*Resultado esperado:* Pode redigitar, sem qualquer alteração, a parte do trecho fornecido que vai de "Em matérias sequentes, mostramos" até "ajudado a piorar.", inclusive?

*Trecho fornecido:*
_ _ _ _
Após longas rodadas de conversa e negociação que não resultaram em ação concreta por parte do Instituto Nacional de Colonização e Reforma Agrária (INCRA), incluindo um pedido feito em abril deste ano , a Defensoria Pública da União (DPU) entrou com uma Ação Civil Pública (ACP) para que o INCRA revogue a Instrução Normativa 112/2021, que permite mineração dentro de assentamentos rurais.
A ACP solicita um pedido de tutela provisória de urgência contra o INCRA e a União, representada pela Advocacia-Geral da União (AGU), para que acabe com o aval para projetos de mineração, energia e infraestrutura dentro de assentamentos rurais sem observar garantias legais, especialmente o direito de consulta livre, prévia e informada garantido pela Convenção 169 da Organização Internacional do Trabalho (OIT), assinada e ratificada em decreto legislativo pelo Brasil.
Como o Observatório da Mineração mostrou, em levantamento exclusivo, são mais de 3 mil processos minerários correndo na Agência Nacional de Mineração (ANM) que afetam mais de 1400 assentamentos da reforma agrária no Brasil , sobretudo na Amazônia e no Nordeste. O levantamento considera apenas alguns minerais críticos e estratégicos selecionados. Se a conta incluir todo tipo de mineral, o número sobe para mais de 17 mil requerimentos.
Em matérias sequentes, mostramos a situação de assentamentos na Bahia e na Paraíba que sofrem com o assédio de mineradoras e destacamos o estado do Pará, que vive historicamente uma série de conflitos fundiários agravados pela mineração , quadro que a a norma do INCRA tem ajudado a piorar.
É justamente o Pará o estado escolhido pela DPU para concentrar a resposta da justiça à ACP em função do histórico local, embora trate-se de demanda que afeta a toda a federação. Foi no Pará que o INCRA firmou um acordo com a mineradora Belo Sun, que tenta aprovar há anos um projeto de ouro que afeta diretamente assentados da reforma agrária e povos indígenas, situação que abriu caminho para a IN 112/2021, instaurada no governo de Jair Bolsonaro.
O acordo do INCRA com a Belo Sun também é questionado na justiça pela DPU e pela Defensoria Pública Estadual do Pará. Lideranças locais denunciam perseguição, ameaças e assédio judicial da Belo Sun , que alega que tem o “dever, compromisso e regra de governança seguir e observar a legislação vigente e que vai cumprir todas as decisões judiciais”.
Mineração em assentamentos ataca a reforma agrária e cláusula pétrea da Constituição
Na ACP, a DPU destaca a função social da propriedade rural, garantida pela Constituição Federal em cláusula pétrea, que visa a justiça social, a sustentabilidade ambiental e a superação de desigualdades históricos no acesso à terra, reforçada por diversos outros instrumentos como o Estatuto da Terra e leis complementares.
_ _ _ _
*Material de origem:*
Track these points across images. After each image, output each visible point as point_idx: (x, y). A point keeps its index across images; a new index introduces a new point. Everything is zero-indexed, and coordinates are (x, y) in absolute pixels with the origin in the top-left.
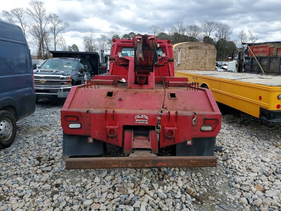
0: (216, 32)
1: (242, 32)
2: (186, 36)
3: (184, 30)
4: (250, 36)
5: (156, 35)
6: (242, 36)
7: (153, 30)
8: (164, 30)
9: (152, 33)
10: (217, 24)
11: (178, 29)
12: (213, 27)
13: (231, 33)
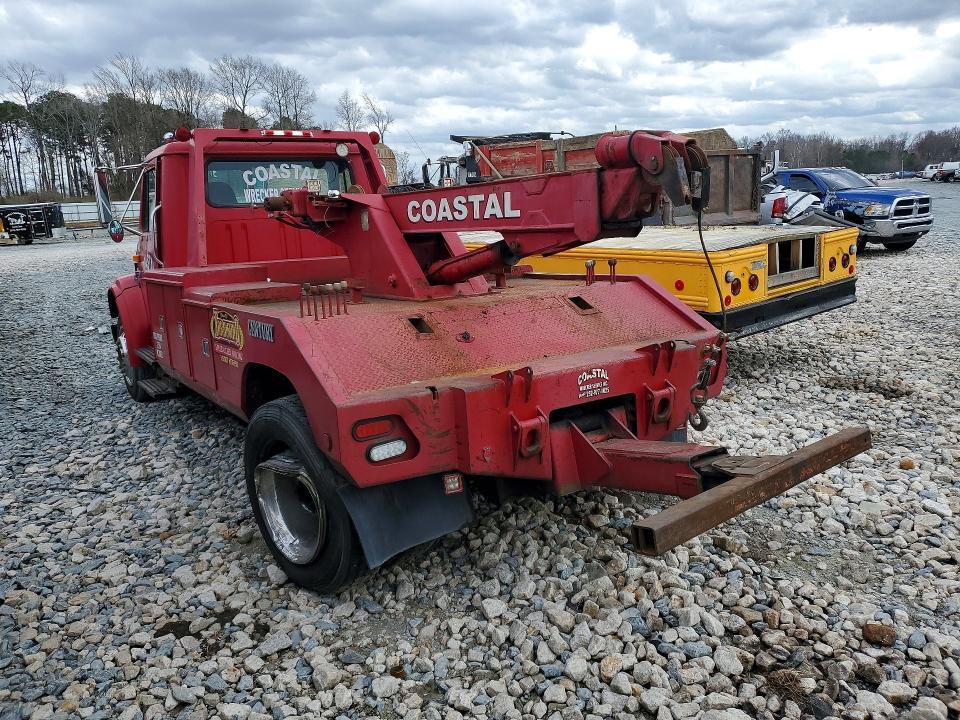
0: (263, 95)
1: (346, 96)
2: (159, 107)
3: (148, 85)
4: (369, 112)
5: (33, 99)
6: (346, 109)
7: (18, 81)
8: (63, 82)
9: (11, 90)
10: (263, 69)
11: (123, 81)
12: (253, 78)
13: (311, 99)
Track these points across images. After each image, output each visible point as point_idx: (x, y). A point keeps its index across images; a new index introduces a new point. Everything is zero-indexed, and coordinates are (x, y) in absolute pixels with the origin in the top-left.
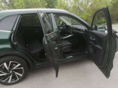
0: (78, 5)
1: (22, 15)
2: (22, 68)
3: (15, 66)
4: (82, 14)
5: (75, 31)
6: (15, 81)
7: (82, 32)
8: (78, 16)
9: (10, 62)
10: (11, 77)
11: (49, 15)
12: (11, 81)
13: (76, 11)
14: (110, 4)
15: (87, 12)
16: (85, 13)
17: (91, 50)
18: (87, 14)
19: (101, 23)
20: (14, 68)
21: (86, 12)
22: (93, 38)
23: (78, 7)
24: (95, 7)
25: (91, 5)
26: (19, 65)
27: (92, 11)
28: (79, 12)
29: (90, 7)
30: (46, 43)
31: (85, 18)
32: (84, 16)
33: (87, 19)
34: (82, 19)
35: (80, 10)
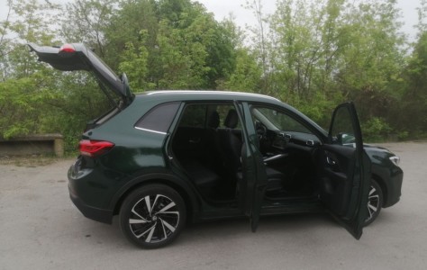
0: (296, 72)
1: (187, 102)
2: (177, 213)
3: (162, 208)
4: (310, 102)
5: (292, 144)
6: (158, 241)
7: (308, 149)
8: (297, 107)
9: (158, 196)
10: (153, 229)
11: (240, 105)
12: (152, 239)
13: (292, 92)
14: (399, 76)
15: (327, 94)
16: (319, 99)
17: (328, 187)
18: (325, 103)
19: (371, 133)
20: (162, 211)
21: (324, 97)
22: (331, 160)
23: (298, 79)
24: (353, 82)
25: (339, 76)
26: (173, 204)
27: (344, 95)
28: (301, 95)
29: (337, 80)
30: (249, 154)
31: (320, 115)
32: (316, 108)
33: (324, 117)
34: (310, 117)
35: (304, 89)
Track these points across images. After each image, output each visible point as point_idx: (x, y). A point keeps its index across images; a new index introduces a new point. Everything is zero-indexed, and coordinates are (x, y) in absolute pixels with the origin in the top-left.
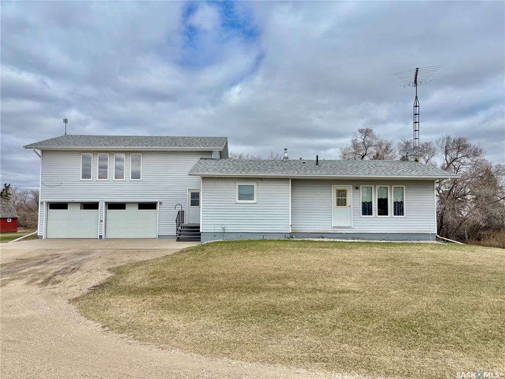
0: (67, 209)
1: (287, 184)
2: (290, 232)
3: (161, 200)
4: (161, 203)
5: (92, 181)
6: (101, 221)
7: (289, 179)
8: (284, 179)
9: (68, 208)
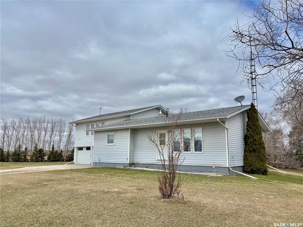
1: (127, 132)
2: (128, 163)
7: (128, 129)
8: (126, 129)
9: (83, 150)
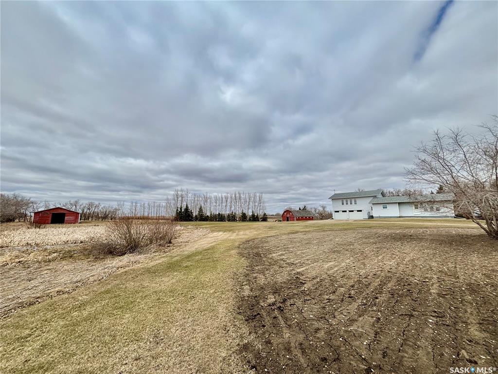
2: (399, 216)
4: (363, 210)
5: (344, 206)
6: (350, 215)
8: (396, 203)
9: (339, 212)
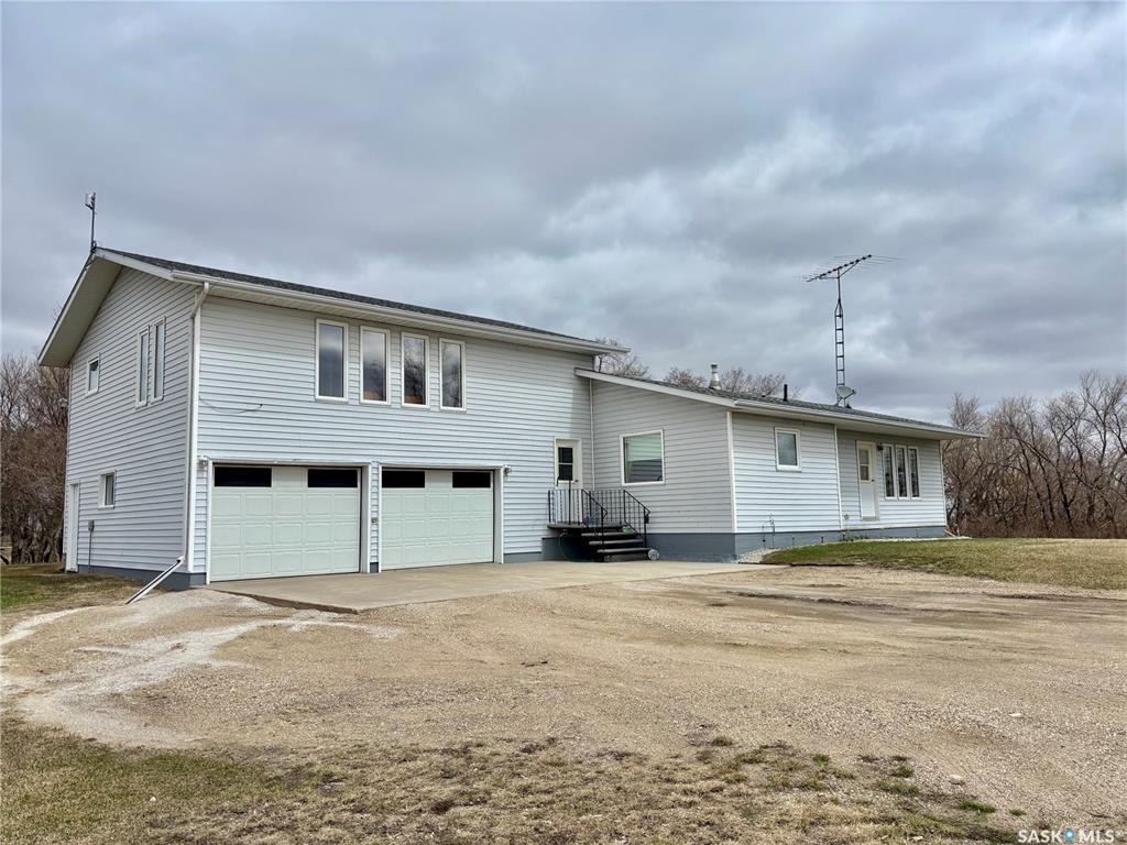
_ _ _ _
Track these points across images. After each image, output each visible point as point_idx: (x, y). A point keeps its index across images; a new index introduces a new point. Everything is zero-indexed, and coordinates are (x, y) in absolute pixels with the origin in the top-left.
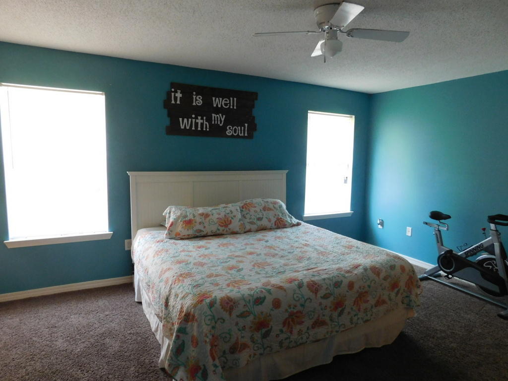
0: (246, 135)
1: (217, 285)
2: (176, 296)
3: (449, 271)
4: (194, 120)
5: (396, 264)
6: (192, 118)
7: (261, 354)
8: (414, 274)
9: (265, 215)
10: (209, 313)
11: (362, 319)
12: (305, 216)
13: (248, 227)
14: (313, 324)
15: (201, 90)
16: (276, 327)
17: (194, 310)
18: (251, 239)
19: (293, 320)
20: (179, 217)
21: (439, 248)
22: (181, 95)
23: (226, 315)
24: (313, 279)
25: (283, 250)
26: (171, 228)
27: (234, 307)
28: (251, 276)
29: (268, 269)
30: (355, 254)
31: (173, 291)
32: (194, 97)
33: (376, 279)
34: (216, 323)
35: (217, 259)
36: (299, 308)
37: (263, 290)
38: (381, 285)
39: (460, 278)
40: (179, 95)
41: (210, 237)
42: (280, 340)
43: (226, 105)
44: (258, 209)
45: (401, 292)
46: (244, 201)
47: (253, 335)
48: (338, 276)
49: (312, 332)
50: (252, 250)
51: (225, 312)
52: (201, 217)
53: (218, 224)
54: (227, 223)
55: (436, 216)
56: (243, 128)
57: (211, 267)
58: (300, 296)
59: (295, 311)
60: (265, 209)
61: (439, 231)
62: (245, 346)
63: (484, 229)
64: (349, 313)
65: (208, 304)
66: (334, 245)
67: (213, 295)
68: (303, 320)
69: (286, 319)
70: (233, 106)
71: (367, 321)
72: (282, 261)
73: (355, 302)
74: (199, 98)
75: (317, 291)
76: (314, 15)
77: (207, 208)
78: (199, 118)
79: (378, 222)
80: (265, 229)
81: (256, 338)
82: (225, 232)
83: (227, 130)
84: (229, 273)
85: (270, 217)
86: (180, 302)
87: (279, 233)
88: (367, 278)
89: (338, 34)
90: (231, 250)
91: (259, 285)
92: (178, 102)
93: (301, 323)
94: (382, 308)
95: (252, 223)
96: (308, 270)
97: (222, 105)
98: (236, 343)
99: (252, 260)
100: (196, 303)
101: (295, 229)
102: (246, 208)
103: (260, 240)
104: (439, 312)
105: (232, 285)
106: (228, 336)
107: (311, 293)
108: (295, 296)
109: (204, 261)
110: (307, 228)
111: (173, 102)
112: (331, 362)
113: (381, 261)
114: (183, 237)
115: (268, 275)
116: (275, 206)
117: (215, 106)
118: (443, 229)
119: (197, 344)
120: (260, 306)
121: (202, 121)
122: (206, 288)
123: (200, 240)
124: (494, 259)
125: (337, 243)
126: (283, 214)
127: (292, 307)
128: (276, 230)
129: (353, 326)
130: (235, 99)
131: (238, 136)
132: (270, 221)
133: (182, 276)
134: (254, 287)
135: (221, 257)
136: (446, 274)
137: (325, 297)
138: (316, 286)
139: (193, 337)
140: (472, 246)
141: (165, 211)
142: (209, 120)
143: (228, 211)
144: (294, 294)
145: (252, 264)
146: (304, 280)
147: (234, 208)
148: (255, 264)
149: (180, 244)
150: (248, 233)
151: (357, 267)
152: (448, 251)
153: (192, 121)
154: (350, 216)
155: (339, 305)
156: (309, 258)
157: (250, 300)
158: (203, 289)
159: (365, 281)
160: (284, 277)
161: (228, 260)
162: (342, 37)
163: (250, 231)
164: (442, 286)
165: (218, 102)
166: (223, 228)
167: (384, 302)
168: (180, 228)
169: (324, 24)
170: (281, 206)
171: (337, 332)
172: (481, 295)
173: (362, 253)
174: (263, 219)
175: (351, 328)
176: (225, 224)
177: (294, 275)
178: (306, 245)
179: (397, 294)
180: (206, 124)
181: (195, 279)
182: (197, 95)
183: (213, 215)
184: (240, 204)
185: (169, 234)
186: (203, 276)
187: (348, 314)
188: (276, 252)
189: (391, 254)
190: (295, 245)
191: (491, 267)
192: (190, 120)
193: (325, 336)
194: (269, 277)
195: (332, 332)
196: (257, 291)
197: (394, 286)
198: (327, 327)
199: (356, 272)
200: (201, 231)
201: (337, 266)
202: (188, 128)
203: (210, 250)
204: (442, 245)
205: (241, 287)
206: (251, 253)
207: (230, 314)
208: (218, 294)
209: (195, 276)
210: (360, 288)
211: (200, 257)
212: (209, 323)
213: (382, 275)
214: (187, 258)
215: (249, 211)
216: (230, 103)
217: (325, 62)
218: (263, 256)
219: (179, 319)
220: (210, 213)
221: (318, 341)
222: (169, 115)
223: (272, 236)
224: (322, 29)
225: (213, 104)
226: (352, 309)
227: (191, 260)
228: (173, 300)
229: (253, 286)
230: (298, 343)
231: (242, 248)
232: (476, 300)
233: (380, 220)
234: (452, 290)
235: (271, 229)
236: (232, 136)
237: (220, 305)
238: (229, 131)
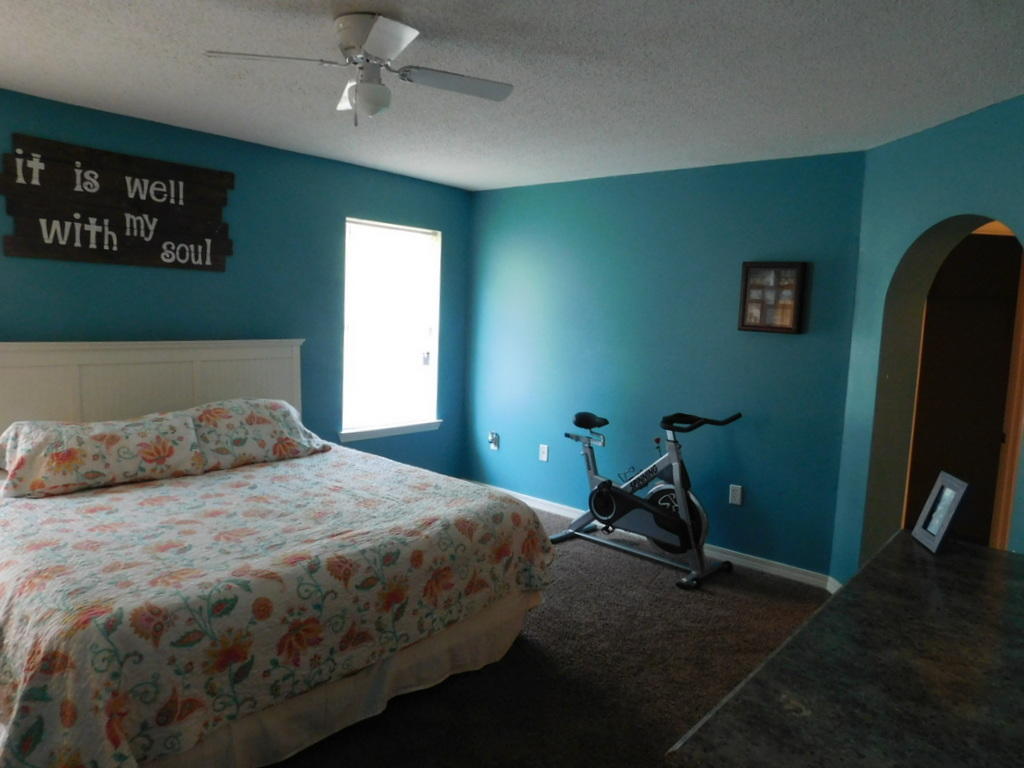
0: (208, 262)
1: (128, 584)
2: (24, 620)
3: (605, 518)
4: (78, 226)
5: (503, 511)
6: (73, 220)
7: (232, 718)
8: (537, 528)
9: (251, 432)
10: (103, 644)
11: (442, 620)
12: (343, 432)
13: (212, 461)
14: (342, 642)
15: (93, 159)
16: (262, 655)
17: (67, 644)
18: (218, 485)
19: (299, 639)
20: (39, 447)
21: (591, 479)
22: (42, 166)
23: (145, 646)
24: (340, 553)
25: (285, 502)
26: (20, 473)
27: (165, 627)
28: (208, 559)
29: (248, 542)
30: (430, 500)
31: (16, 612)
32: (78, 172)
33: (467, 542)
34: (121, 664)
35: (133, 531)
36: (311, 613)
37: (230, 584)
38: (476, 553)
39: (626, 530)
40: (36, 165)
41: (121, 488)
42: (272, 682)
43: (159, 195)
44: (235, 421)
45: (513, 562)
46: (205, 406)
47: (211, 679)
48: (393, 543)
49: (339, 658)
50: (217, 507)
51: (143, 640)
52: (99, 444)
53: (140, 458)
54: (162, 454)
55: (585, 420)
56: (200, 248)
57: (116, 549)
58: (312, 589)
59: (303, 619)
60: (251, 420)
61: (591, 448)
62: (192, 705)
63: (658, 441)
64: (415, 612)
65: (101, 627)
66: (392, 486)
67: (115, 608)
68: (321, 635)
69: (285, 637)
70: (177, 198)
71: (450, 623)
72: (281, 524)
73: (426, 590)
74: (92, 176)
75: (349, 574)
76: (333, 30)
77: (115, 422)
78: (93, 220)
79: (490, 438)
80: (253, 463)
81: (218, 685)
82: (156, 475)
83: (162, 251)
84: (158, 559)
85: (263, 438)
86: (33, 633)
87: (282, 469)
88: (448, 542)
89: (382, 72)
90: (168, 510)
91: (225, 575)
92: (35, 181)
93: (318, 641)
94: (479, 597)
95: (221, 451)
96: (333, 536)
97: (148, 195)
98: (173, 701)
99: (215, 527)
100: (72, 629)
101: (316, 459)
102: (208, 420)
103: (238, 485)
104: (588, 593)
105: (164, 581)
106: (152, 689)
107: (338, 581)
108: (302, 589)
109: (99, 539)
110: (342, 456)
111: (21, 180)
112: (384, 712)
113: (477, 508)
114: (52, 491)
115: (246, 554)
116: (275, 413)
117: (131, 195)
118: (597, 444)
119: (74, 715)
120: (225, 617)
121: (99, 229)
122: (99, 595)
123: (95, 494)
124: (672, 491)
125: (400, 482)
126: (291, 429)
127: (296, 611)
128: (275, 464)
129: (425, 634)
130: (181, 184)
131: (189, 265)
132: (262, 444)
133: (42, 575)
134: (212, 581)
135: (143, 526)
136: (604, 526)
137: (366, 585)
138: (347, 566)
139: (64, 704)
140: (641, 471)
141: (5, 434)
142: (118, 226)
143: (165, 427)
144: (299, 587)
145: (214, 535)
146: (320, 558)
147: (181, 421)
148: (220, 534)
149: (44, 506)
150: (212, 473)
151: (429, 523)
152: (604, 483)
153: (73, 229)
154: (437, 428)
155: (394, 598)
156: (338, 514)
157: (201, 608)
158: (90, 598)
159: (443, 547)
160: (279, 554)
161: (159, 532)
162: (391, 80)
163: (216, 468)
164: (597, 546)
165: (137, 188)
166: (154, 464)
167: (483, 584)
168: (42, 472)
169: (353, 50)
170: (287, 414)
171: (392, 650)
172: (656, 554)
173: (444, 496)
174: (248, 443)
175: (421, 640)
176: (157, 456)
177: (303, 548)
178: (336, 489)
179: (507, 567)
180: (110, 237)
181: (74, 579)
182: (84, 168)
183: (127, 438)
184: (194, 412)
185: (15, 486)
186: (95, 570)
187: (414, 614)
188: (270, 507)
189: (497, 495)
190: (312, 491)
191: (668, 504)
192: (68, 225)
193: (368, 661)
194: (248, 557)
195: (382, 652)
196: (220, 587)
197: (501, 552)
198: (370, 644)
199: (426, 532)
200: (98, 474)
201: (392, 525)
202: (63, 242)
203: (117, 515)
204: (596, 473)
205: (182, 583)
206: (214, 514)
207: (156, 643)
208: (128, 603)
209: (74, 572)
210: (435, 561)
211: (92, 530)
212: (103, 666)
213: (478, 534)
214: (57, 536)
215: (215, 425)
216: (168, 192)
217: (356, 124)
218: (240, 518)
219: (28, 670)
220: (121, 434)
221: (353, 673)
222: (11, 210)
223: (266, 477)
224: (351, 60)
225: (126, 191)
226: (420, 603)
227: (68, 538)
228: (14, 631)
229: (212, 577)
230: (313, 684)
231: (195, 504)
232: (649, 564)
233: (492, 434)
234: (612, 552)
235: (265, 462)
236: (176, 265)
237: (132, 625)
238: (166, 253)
_ _ _ _
*Resposta ao exercício:*
Em matérias sequentes, mostramos a situação de assentamentos na Bahia e na Paraíba que sofrem com o assédio de mineradoras e destacamos o estado do Pará, que vive historicamente uma série de conflitos fundiários agravados pela mineração , quadro que a a norma do INCRA tem ajudado a piorar.